Voor de toepassing van de bepalingen van deze Overeenkomst wordt, na een door de Regering
van een Geallieerde Mogendheid aan de Japanse Regering gericht schriftelijk verzoek,
een commissie benoemd welke zal bestaan uit drie leden: één te benoemen door de Regering
van de Geallieerde Mogendheid, één te benoemen door de Japanse Regering, en het derde
lid te benoemen in onderling overleg tussen de beide Regeringen. Elke commissie zal
als volgt worden aangeduid: de (naam van de betrokken Geallieerde Mogendheid)-Japanse
Eigendommen-Commissie.
De Japanse Regering kan dezelfde persoon tot lid van twee of meer commissies benoemen,
met dien verstande echter dat, indien naar de mening van de Regering van de Geallieerde
Mogendheid, het feit dat het Japanse lid deel uitmaakt van een of meer andere commissies
het werk van de commissie te zeer vertraagt, de Japanse Regering op verzoek van de
Regering van de Geallieerde Mogendheid een nieuw lid zal benoemen. De Regering van
een Geallieerde Mogendheid en de Japanse Regering kunnen overeenkomen als derde lid
een persoon te benoemen die reeds als derde lid van andere commissies is benoemd,
met dien verstande echter dat, indien naar de mening van de Regering van de Geallieerde
Mogendheid of van de Japanse Regering het feit dat het derde lid reeds deel uitmaakt
van een of meer andere commissies het werk van de commissie te zeer vertraagt, elk
van beide partijen kan eisen, dat een nieuw derde lid wordt benoemd in onderling overleg
tussen de Regering van de Geallieerde Mogendheid en de Japanse Regering.

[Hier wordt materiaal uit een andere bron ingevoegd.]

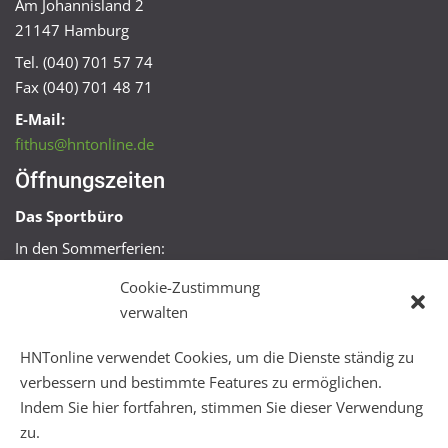
Am Johannisland 2
21147 Hamburg
Tel. (040) 701 57 74
Fax (040) 701 48 71
E-Mail:
fithus@hntonline.de
Öffnungszeiten
Das Sportbüro
In den Sommerferien:
Mo, Mi + Fr 09:00 – 11:00 Uhr
Cookie-Zustimmung
Mo + Mi 16:00 – 18:00 Uhr
verwalten
FitHus
HNTonline verwendet Cookies, um die Dienste ständig zu
Mo – Fr 08:00 – 22:00 Uhr
verbessern und bestimmte Features zu ermöglichen.
Sa + So 10:00 – 18:00 Uhr
Indem Sie hier fortfahren, stimmen Sie dieser Verwendung
zu.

Indien de Japanse Regering of de Regering van de Geallieerde Mogendheid nalaat binnen
dertig dagen na het in artikel II bedoelde verzoek een lid te benoemen, of indien
de beide Regeringen niet binnen negentig dagen na het in artikel II bedoelde verzoek
tot overeenstemming zijn gekomen omtrent de benoeming van een derde lid, kan in het
eerste geval de Regering welke reeds een lid heeft benoemd, en in het tweede geval
hetzij de Regering van de Geallieerde Mogendheid hetzij de Japanse Regering de President
van het Internationale Gerechtshof verzoeken een zodanig lid of zodanige leden aan
te wijzen. Iedere opengevallen plaats in een commissie wordt vervuld op de wijze bepaald
in de artikelen II en III.
Elke krachtens deze Overeenkomst ingestelde commissie bepaalt haar eigen werkwijze
en stelt daartoe regelen vast overeenkomstig recht en billijkheid.
Elke Regering betaalt de beloning van het door haar benoemde lid. Indien de Japanse
Regering nalaat een lid te benoemen, betaalt zij de beloning van het voor haar benoemde
lid. De beloning van het derde lid van elke commissie en de onkosten van elke commissie
worden vastgesteld en gezamenlijk gedragen door de Regering van de Geallieerde Mogendheid
en de Japanse Regering, ieder voor de helft.
De beslissing van de meerderheid van de leden der commissie zal de beslissing zijn
van de commissie; deze beslissing zal als definitief en bindend worden aanvaard door
de Regering van de Geallieerde Mogendheid en de Japanse Regering.
Deze Overeenkomst staat open voor ondertekening door de regering van iedere Staat,
welke het Vredesverdrag heeft ondertekend. Deze Overeenkomst treedt tussen de Regering
van een Geallieerde Mogendheid en de Japanse Regering in werking op de datum waarop
de Regering van die Geallieerde Mogendheid en de Japanse Regering haar ondertekenen,
of op de datum waarop het Vredesverdrag tussen de Geallieerde Mogendheid welker Regering
deze Overeenkomst heeft ondertekend en Japan in werking treedt, al naar gelang welke
datum de laatste is.
Deze Overeenkomst zal worden nedergelegd in het archief van de Regering van de Verenigde
Staten van Amerika, welke aan elk der ondertekenende Regeringen een gewaarmerkt afschrift
van deze Overeenkomst zal doen toekomen.